Hospital Medicine Program Provides Significant Partnership in Clinical Care Delivery, Academic Research

Hospitalists have continued a growing and vital role in care delivery at Duke Health that includes a partnership with advanced practice provider (APP) teams and an emerging emphasis on academic research to improve outcomes.
 
The hospital medicine program is deeply integrated into clinical operations with more than 200 individuals employed within DUHS Hospital Medicine as physicians and APPs, says David M. Gallagher, MD, Chief of the Duke University Hospital MedicineProgram.
 
“We provide admissions, discharges, rounding, and sometimes procedures, usually excluding surgery, for a significant percentage of patients at all three Duke hospital sites,” Gallagher says.
 
The hospital medicine program typically grows at about 8% annually, although COVID-19 slowed pace during 2020. Hospitalist physicians are board-certified in internal medicine and pass a separate exam with a hospital medicine focus.
 
“As patient volume increases, we are able to help backfill all general medicine inpatient operations, particularly with the addition of the medical pavilion and the new tower at Duke University Hospital,” Gallagher adds.
 
During the COVID-19 case spikes in 2020 and 2021,  hospitalists played key roles at all three Duke affiliated hospitals by staffing COVID-specific teams supporting COVID clinical isolation units. “For a year, the biggest challenge we faced was COVID-19,” Gallagher says. “Our teams were deeply involved.”
 
Key research and education initiatives include:
 
Diversity, equity, and inclusion
For more than a year, a DEI committee has been working to help to record key metrics associated with hospital medicine and identify opportunities for improvement. Sonya Vipul Patel-Nguyen, MD, a medical instructor in internal medicine/pediatrics, and Talia Bernal, MD, a medical instructor, are helping establish goals.

 
Length of stay
Partnering with GE CareHub and nursing leadership, the hospital medicine team is studying length-of-stay trends, which revealed opportunities during 2021. When patients remain in the hospital longer, fewer beds open for new patients. A collaboration involving physicians, nurses, and APPS is analyzing the factors that cause longer hospital stays.
 
Hospital readmissions

Adding a case manager or social worker as well as a pharmacist can reduce readmissions, hospitalist research has demonstrated. By helping the patient and family plan more effectively for the post-hospital recovery, readmissions are reduced.
 
Geographic care units
Hospitalists have taken a key role in the development of geographic care units within the hospitals. By assigning teams to work consistently in a specific unit within the hospital, patient care is coordinated more efficiently.

 
Mortality rates
By engaging in a goals-of-care discussion with patients who are very ill, care teams and family members initiate end-of-life planning that may improve patient comfort and allow care to be delivered at non-hospital locations in line with patient wishes.

 
Resident training
Hospitalists are involved in training learners of all levels in their inpatient rotations.
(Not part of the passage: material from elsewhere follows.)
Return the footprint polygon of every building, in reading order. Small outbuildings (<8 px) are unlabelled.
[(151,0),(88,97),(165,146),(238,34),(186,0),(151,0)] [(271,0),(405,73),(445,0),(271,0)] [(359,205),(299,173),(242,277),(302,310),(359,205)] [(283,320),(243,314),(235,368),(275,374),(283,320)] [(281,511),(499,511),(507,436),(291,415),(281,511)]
A new educational initiative last year involved hospitalists at Duke Regional partnering with Department of Family Medicine and Community Health to return the family medicine inpatient rotation to the Duke Health system. Previously, family medicine residents trained at hospitals outside the system.
 
Academic studies and clinical education
The Duke hospital team has produced a steady volume of scholarly studies, Gallagher says, with focus in COVID research, clinical education, quality, and safety. Recent educational accomplishments include the success of Saumil Chudgar, MD, MS, assistant dean for clinical education, and Poonam Sharma, MD, director of undergraduate medical education for DOM. Suchita Sha Stata, MD, a hospitalist,  received the 2021 excellence in education award.